As they spend their days working on the plane, they begin to spend their nights together. Will they find love in the clouds, or will they stall out before they even take off?
A cool breeze blew past him as he walked out into the night. Rafael texted Dustin before he pulled out of the parking lot, letting him know he was leaving the hospital and asking about Mac’s phone number.
He put the phone back in his pocket and made the short drive home. He wasn’t going to check his phone if Dustin answered, but he didn’t hear an alert anyway. Dustin was probably sound asleep in his bed. He might have to get that number in the morning.
As he turned onto his street, he saw a vehicle in his drive and smiled when he realized it was Dustin’s. His best friend had a key, so he was probably inside. He pulled into the drive and parked behind Dustin’s Honda, peering inside just in case, as he headed inside.
He flipped on the entryway light as he closed the door and found Dustin sprawled out on his sofa, sound asleep, his arm crooked over his head. Rafael was pulled to him like a magnet and he was too damn tired to fight the urges at the moment, so he gave in and let himself look. Dustin’s T-shirt rode up, showing a stripe of pale skin and Rafael imagined it was soft and silky. His fingers itched to slip under the hem. He stared a little too long, though and by the time he dragged his gaze up to Dustin’s face, his friend’s eyes were open and he was staring right back at him, a smirk on his lips.
“You want to take a picture of ... something?” he drawled out teasingly.
Heat flooded his cheeks and he forced a chuckle. “Whatever.”
Dustin rose from the sofa and strode over and hugged him hard, as if just remembering what had happened. “God, I’m so sorry, Raf. Is the girl going to be okay?”

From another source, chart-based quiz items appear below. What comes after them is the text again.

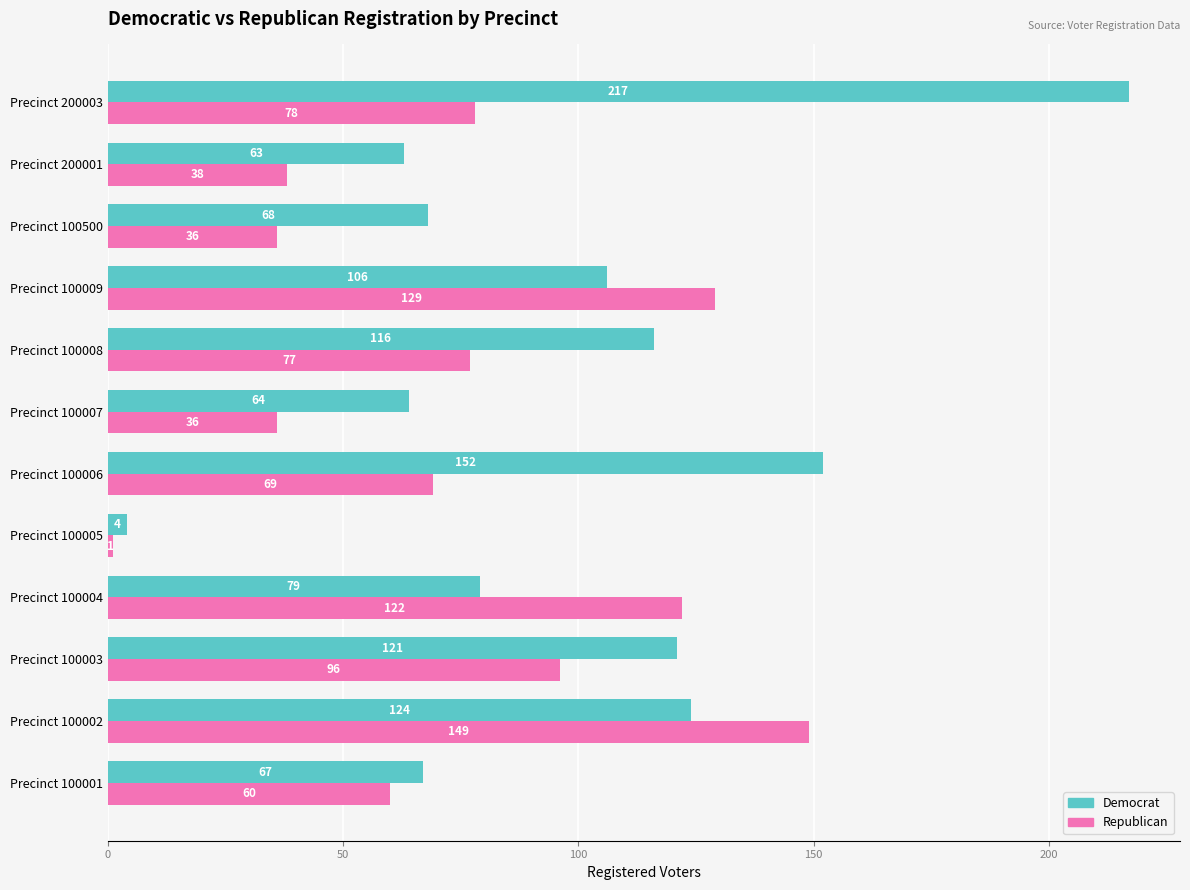

How many data points in Republican are less than 77?

6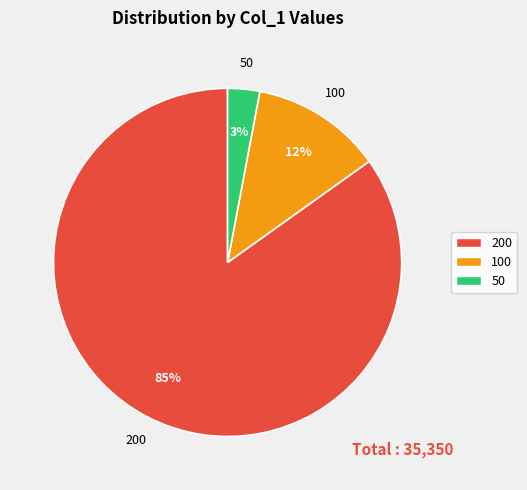

To the nearest percent, what is the average slice percentage?

33%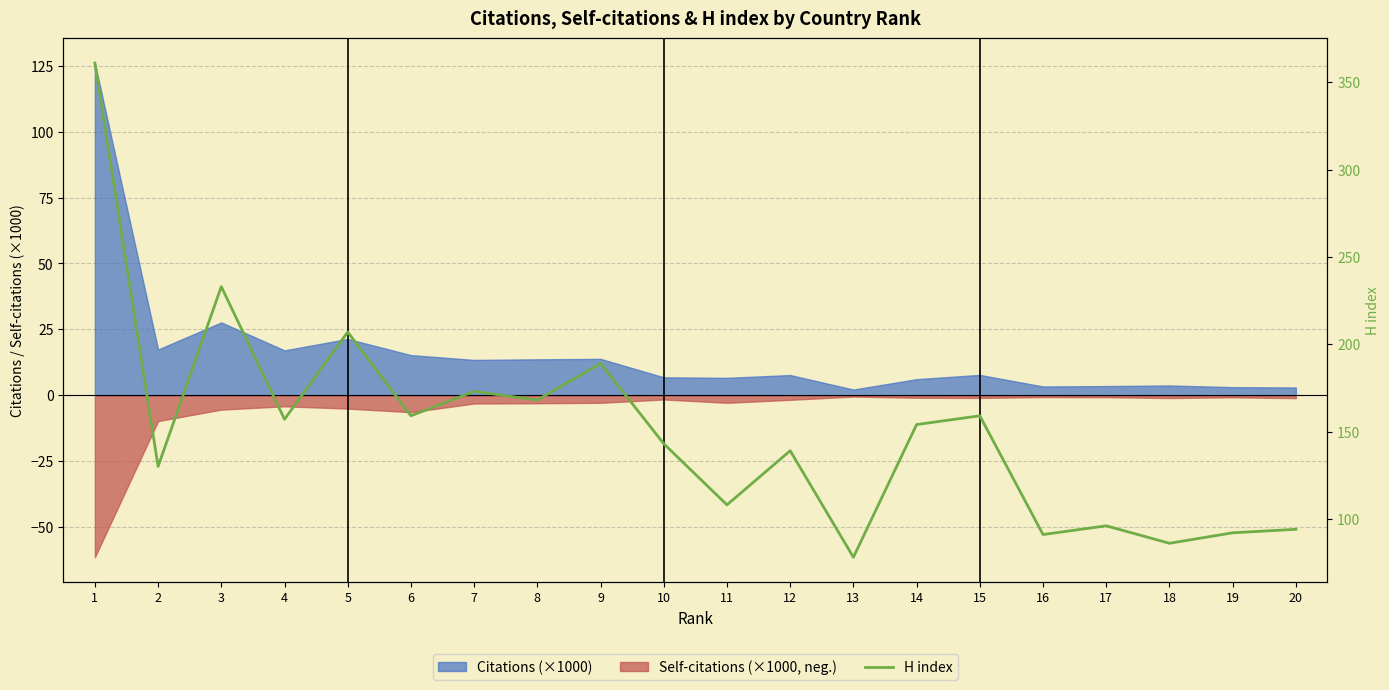

Which label corresponds to the largest value in the chart?

1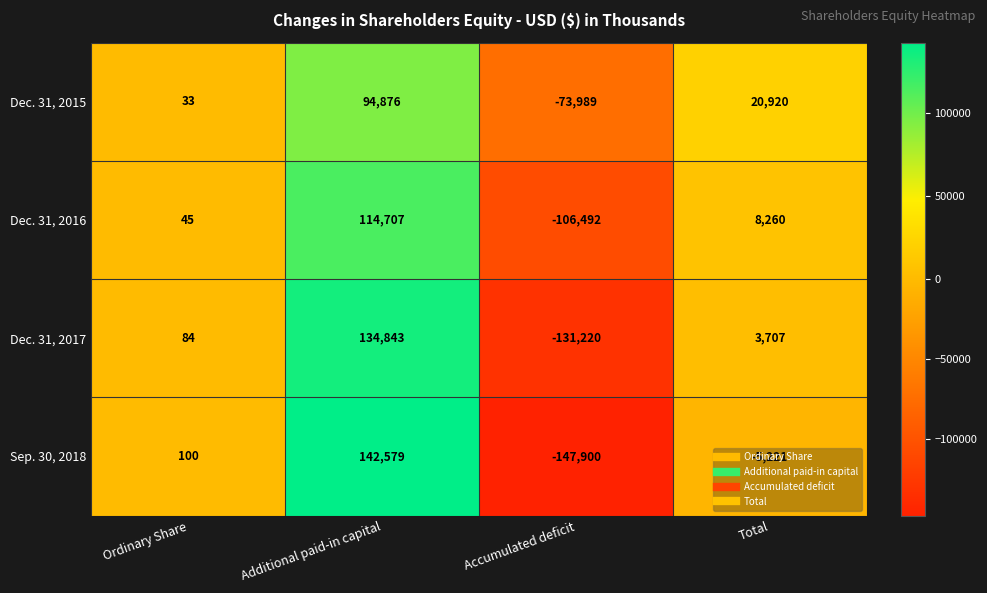

Rank the series by their maximum value, from lowest to highest.

Dec. 31, 2015, Dec. 31, 2016, Dec. 31, 2017, Sep. 30, 2018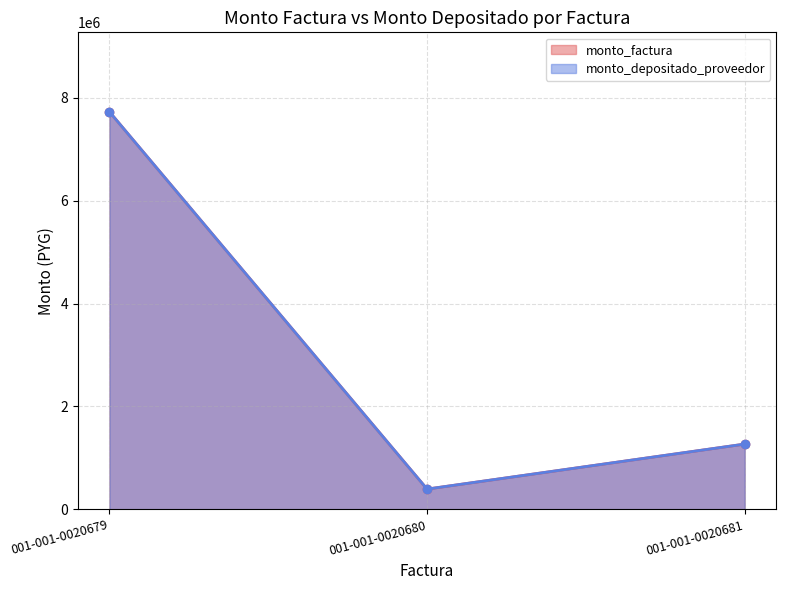

What are all the series names shown in the legend?

monto_factura, monto_depositado_proveedor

Rafael nodded, but wrapped Dustin up in his arms, letting his head fall to Dustin’s shoulder.
They stayed like that for a while. With anyone else, Rafael might have been embarrassed that he was fighting the urge to cry. Dustin held him tight and shared his strength. It crept into Rafael, shored him up. Helped him get past the image of Daisy huddled in that hospital bed. At least for a while.
When he finally pulled away, Dustin kept his arms around him and Rafael was too exhausted to read anything into it.
“Why are you here?” Rafael’s voice was quiet as he stared at Dustin.
“Because I know you, Raf. I know you care about all of your students -- you open your heart to everyone. But I also know you’ve been particularly worried about this girl. I just didn’t want you coming home to an empty house.”
Rafael’s heart cracked more and he was raw. Open. Vulnerable. The world had reared its ugly head and shown its hideousness and he was lonely. Bone tired and lonely. And he didn’t want to be lonely. At least not for the night. He swallowed hard. “Will you ... stay?”
Dustin nodded, no hint of hesitation in his blue green eyes. “Of course.”
About the author:
Sarah Hadley Brook lives smack-dab in the middle of the Heartland and is the mother of two wonderful young men, as well as two cats. During the day, she works in the nonprofit world, but reserves evenings for her hobby-turned-passion of writing, letting the characters she conjures in her mind take the lead and show her where the story will go. When not working or writing, she can be found reading, working on dollhouses, trying her hand at new recipes, or watching old movies and musicals. In her ideal world, Christmas would come at least twice a year, Rock Hudson and Doris Day would have costarred in more than three movies, and chocolate would be a daily necessity. She dreams of traveling to Scotland some day and visiting the places her ancestors lived. Sarah believes in “Happily Ever After” and strives to ensure her characters find their own happiness in love and life.